The huge problem in dairy farming is delayed heat and in ability of cows to conceive once served.

Poor nutrition, ovarian cysts, effects of retained after-birth, sterile semen and poor mode of insemination can cause delayed heat and inability to conceive.

Dairy farmers can identify cows on heat by; abnormal mowing, being alert, and reduced milk production on that day, mounting on other animals (at initial stages of heat), being mounted on (standing heat-last stages of heat), redness of the vulva and clear discharge.

A day for a dairy farmer
Young woman working with hay for cows on a dairy farm

However, not all cows show this signs-silent heat.

Though it is hard for a farmer to determine whether the cow will conceive or not, there are some obvious cases with guaranteed no conception.

Yes, I said you can tell if the cow will conceive or not depending on the quality of discharge. So, what is this discharge? How can you distinguish a good discharge from a bad discharge?

Estrus mucus (discharge)

Estrus mucus commonly known as discharge by many farmers is a thin, clear and watery mucus discharge from the vulva, a signal that the cow is in heat (estrus).
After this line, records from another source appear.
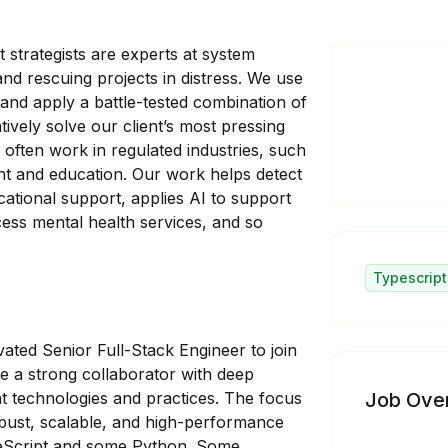
 strategists are experts at system
d rescuing projects in distress. We use
 and apply a battle-tested combination of
tively solve our client’s most pressing
We often work in regulated industries, such
nt and education. Our work helps detect
cational support, applies AI to support
ess mental health services, and so
Typescript
ated Senior Full-Stack Engineer to join
be a strong collaborator with deep
t technologies and practices. The focus
Job Ove
robust, scalable, and high-performance
ypeScript and some Python. Some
The mucus (egg-white-like) is secreted by the cervix and vagina. The cow’s mounting activity causes it to flow from the lips of the vulva, become deposited on the tail and pin bones and appear wet.

Farmers can observe five types of discharge; Bloody, Yellow, White, Cloudy and Clear discharge

The physical appearance of the discharge depends on whether the cow had retained after-birth and how it was treated.

A cow can rarely (99%) conceive if it has bloody, yellow, white and cloudy discharge.  This can be treated through uterine irrigation until the discharge is clear as water or egg-white-like. After final irrigation, the cow should be served on the second subsequent heat.